Young people in Pakistan have taken to working together to break world records. In the past year, they have sung their national anthem en masse, formed the largest human flag, and one enterprising gentleman kicked coconuts off the heads of 50 people.
The records are frivolous, but Akbar Ahmed, chair of the Islamic Studies Department at American University and Pakistan's former ambassador to the U.K., says they are more important than they appear. These feats, he says, are part of an effort to boost national pride in a country torn apart by violence and religious strife.
This month at the annual Punjab Youth Festival in Lahore, organizers from Sports Board Punjab flew in a Guinness World Records judge to monitor and certify the accomplishments of festival participants, including Mohammad Rashid's record for the most coconuts kicked off of other people's heads.
Ahmed says Pakistanis feel that their country’s image has been tarnished by bad news about violence and religious strife, particularly in Western media.

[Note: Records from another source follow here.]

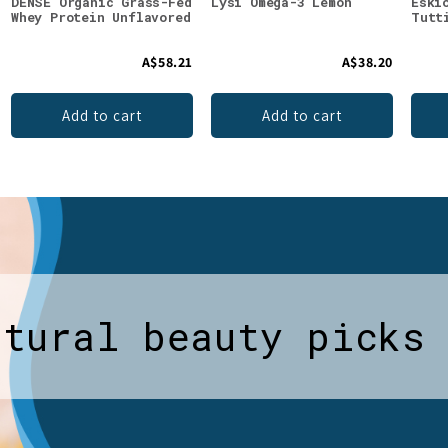
DENSE Organic Grass-Fed
Lysi Omega-3 Lemon
Eski
Whey Protein Unflavored
Tutt
A$58.21
A$38.20
Add to cart
Add to cart
atural beauty picks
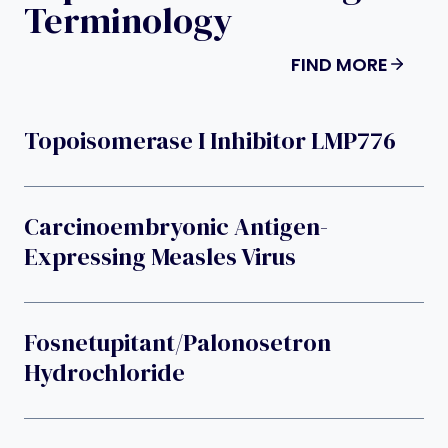
Terminology
FIND MORE
Topoisomerase I Inhibitor LMP776
Carcinoembryonic Antigen-
Expressing Measles Virus
Fosnetupitant/palonosetron
Hydrochloride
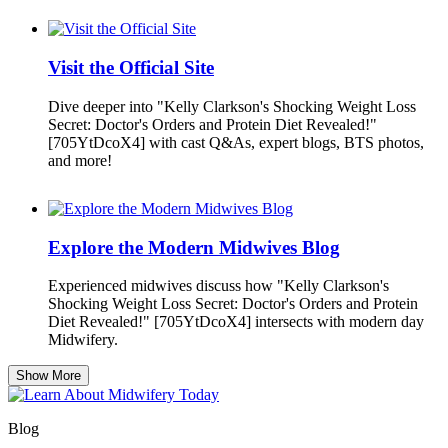
Visit the Official Site
Dive deeper into "Kelly Clarkson's Shocking Weight Loss
Secret: Doctor's Orders and Protein Diet Revealed!"
[705YtDcoX4] with cast Q&As, expert blogs, BTS photos,
and more!
Explore the Modern Midwives Blog
Experienced midwives discuss how "Kelly Clarkson's
Shocking Weight Loss Secret: Doctor's Orders and Protein
Diet Revealed!" [705YtDcoX4] intersects with modern day
Midwifery.
Show More
Blog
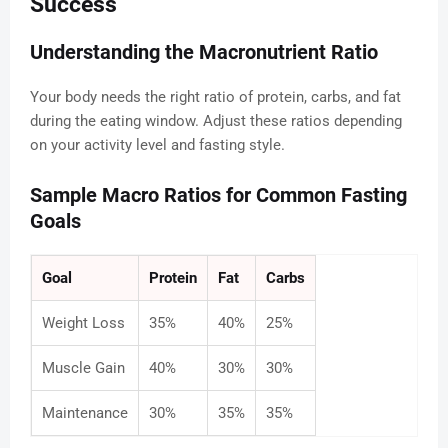
Success
Understanding the Macronutrient Ratio
Your body needs the right ratio of protein, carbs, and fat
during the eating window. Adjust these ratios depending
on your activity level and fasting style.
Sample Macro Ratios for Common Fasting
Goals
Goal
Protein
Fat
Carbs
Weight Loss
35%
40%
25%
Muscle Gain
40%
30%
30%
Maintenance
30%
35%
35%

"[Pakistanis] are aware of all the dreadful and violent militants on the borders, the suicide bombers, and so on, and this is a kind of challenge to them that we are going to carry on with our normal lives and not be deterred," Ahmed says.
The records should also be a reminder of the substantial achievements of Pakistanis, including the first Nobel Prize winner and female prime minister in the Muslim world, the first nuclear program, and becoming world champions in cricket, squash and snooker.
"We should be aware that in history Pakistan tends to punch above its weight," he says.
The Washington Post reports that in the past year Pakistan has set 23 world records including the creation of the world's largest sequin mosaic using 325,00 sparkly discs.